What Real Border Control Looks Like

The previous government's Rwanda scheme was imperfect. It was expensive. It was slow. But the underlying principle - that there must be a deterrent, that people must believe they will not be allowed to stay if they cross illegally - was correct. Labour scrapped it within days of taking office, replaced it with nothing credible, and then expressed surprise when the boats kept coming.

The asylum system is overwhelmed. The accommodation system is overwhelmed. Local councils - including here in Lancashire - are being asked to house and support people whose cases have not been determined, sometimes for years. The cost to the British taxpayer is now billions of pounds annually. This is money that should be spent on British public services, British housing, and British communities.

What Reform UK Would Do

Reform UK has been consistent on this from the start. We would leave the European Convention on Human Rights if necessary to enable an effective removals policy. We would immediately detain and fast-track all small boat arrivals. We would negotiate proper third-country return agreements - not cosmetic swaps - with countries willing to host people while their claims are processed. We would end the practice of housing migrants in hotels at public expense. And we would process claims in months, not years, with removals following swiftly for those with no valid claim.

No one is saying it's easy. But telling the British public that 325 people arriving in a single day is somehow acceptable - that is the one thing we should not be doing.

Recorded information:
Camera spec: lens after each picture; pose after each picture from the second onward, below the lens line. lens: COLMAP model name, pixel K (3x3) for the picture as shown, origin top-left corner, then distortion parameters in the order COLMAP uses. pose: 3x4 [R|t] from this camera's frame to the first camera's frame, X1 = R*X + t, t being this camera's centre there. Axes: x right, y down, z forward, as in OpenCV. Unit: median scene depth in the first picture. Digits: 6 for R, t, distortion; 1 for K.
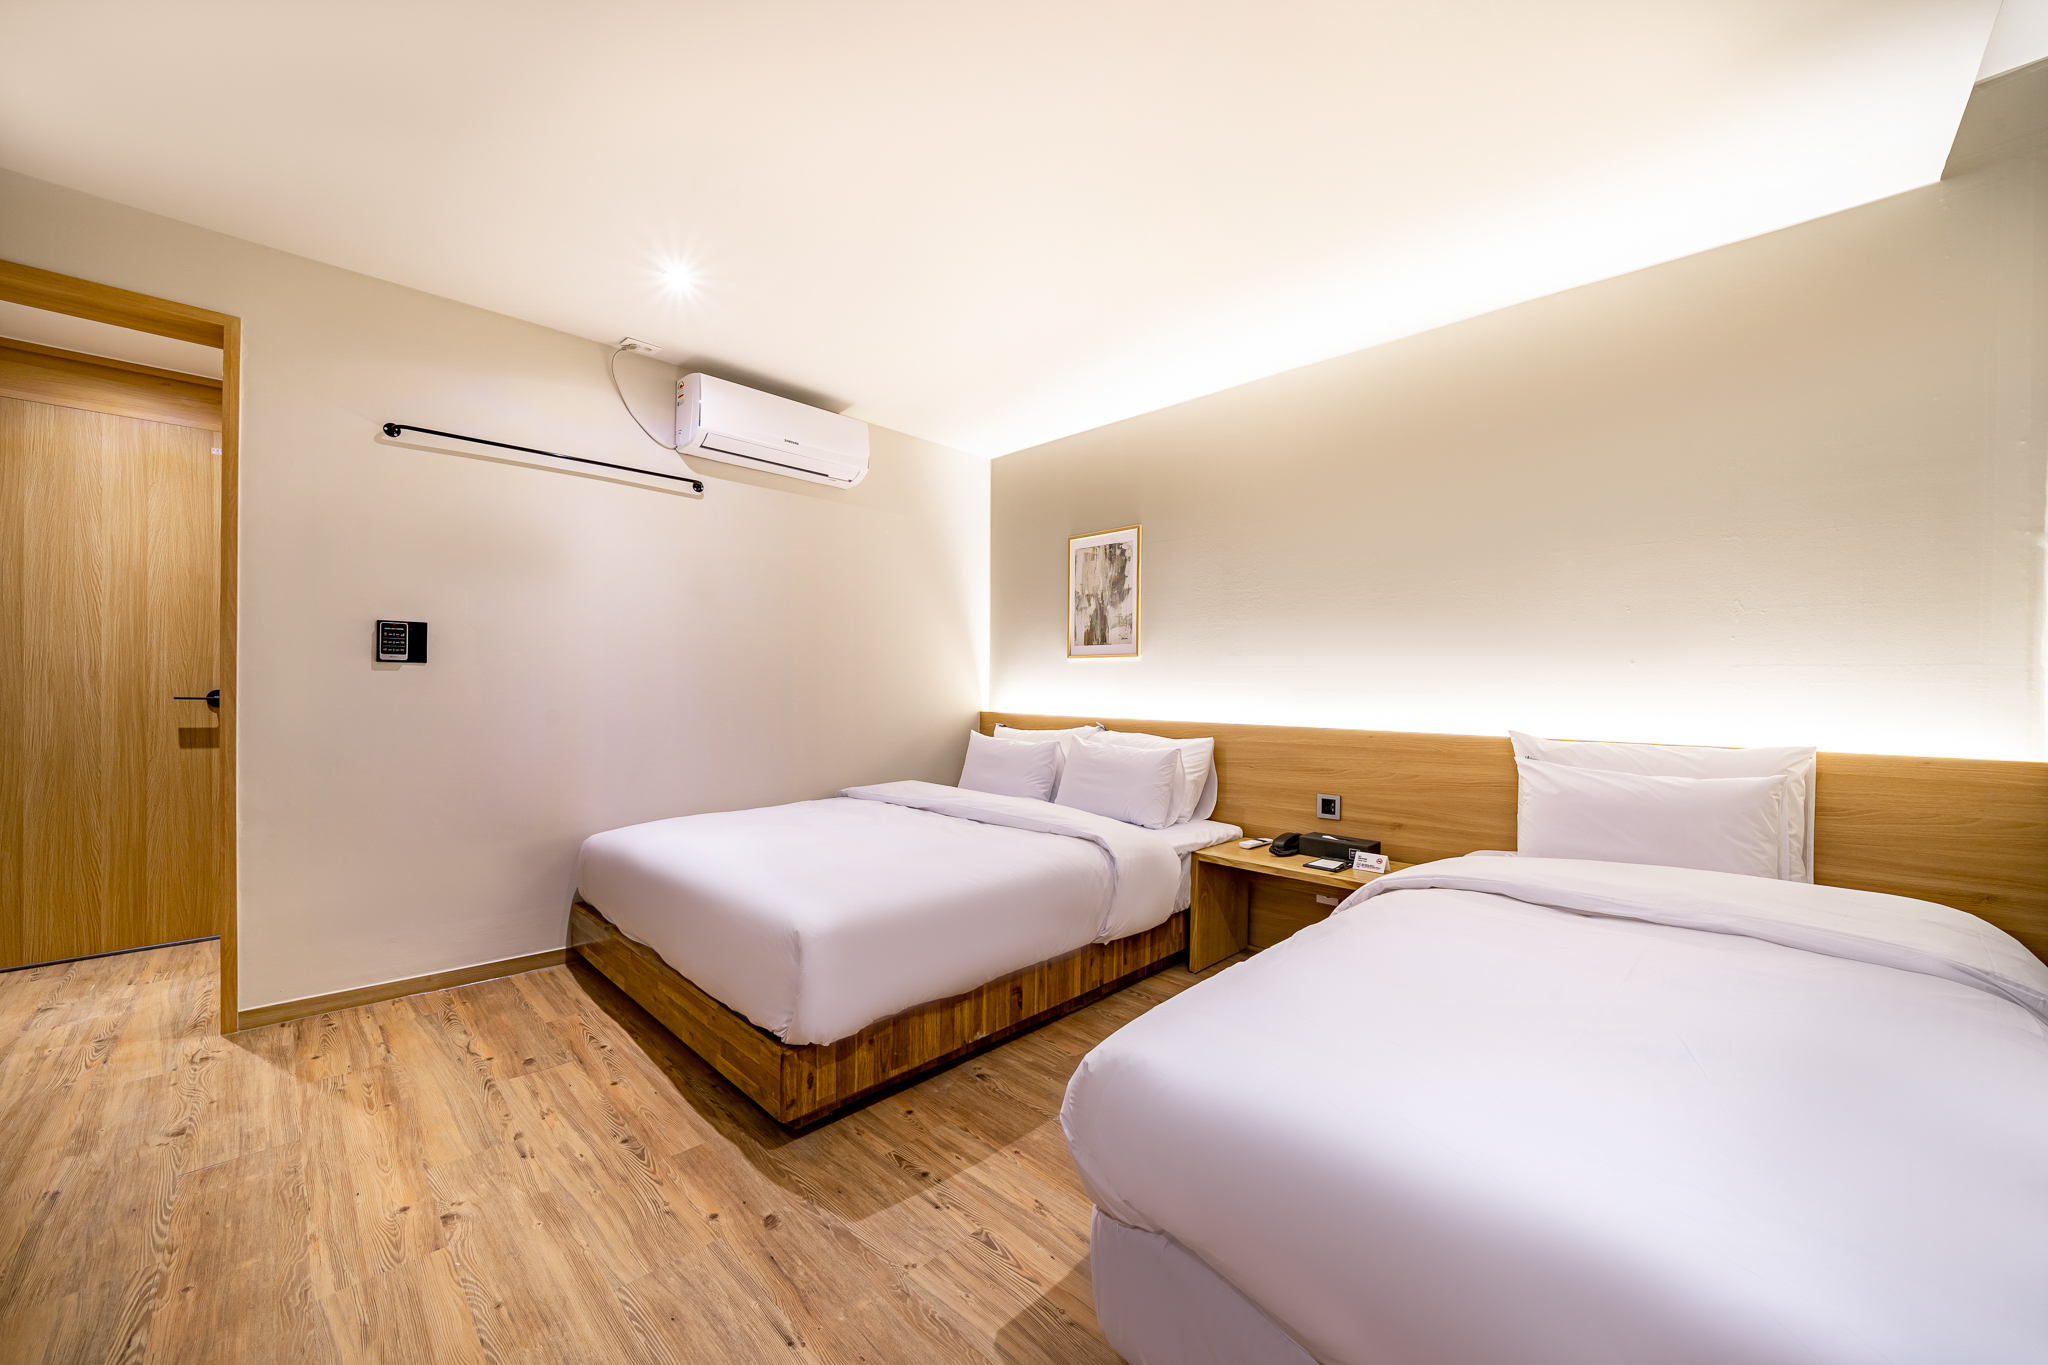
lens RADIAL K [[767.1, 0, 1024.0], [0, 767.1, 682.5], [0, 0, 1]] dist [-0.018218, 0.000357]
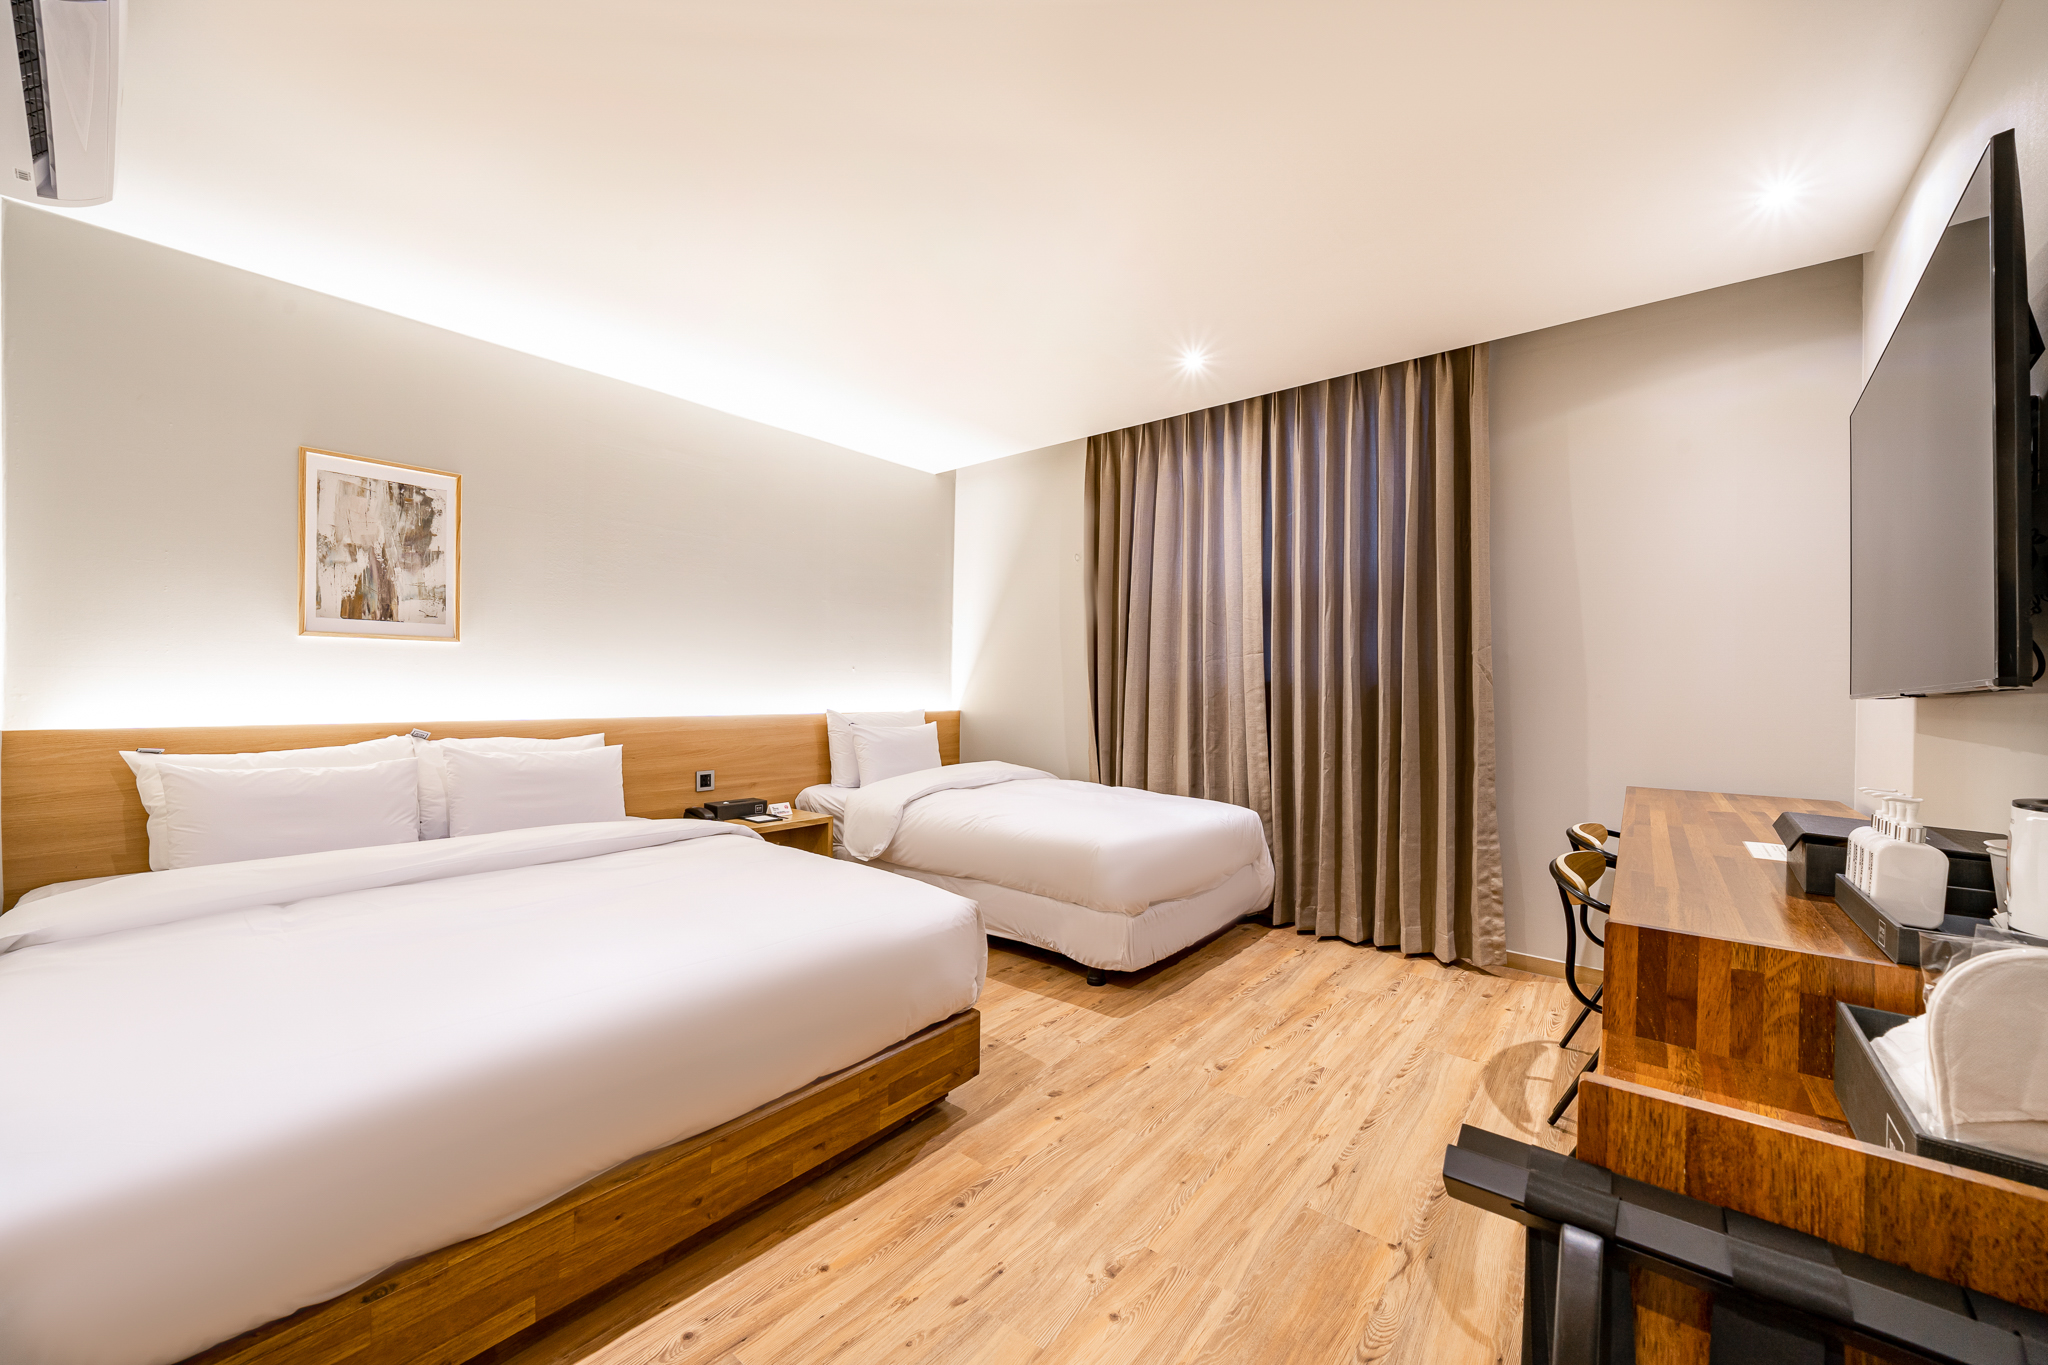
lens RADIAL K [[767.1, 0, 1024.0], [0, 767.1, 682.5], [0, 0, 1]] dist [-0.018218, 0.000357]
pose [[-0.091262, -0.011150, 0.995764, -0.677282], [-0.022653, 0.999702, 0.009118, -0.011788], [-0.995569, -0.021725, -0.091488, 0.485602]]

Activity list:
(A) Retype the passage of the border control text starting at "What Reform UK" and ending at "not be doing.".
(B) In the border control text, what practice does Reform UK say it would end?

Outputs for the tasks:
(A)
What Reform UK Would Do

Reform UK has been consistent on this from the start. We would leave the European Convention on Human Rights if necessary to enable an effective removals policy. We would immediately detain and fast-track all small boat arrivals. We would negotiate proper third-country return agreements - not cosmetic swaps - with countries willing to host people while their claims are processed. We would end the practice of housing migrants in hotels at public expense. And we would process claims in months, not years, with removals following swiftly for those with no valid claim.

No one is saying it's easy. But telling the British public that 325 people arriving in a single day is somehow acceptable - that is the one thing we should not be doing.

(B) Housing migrants in hotels at public expense.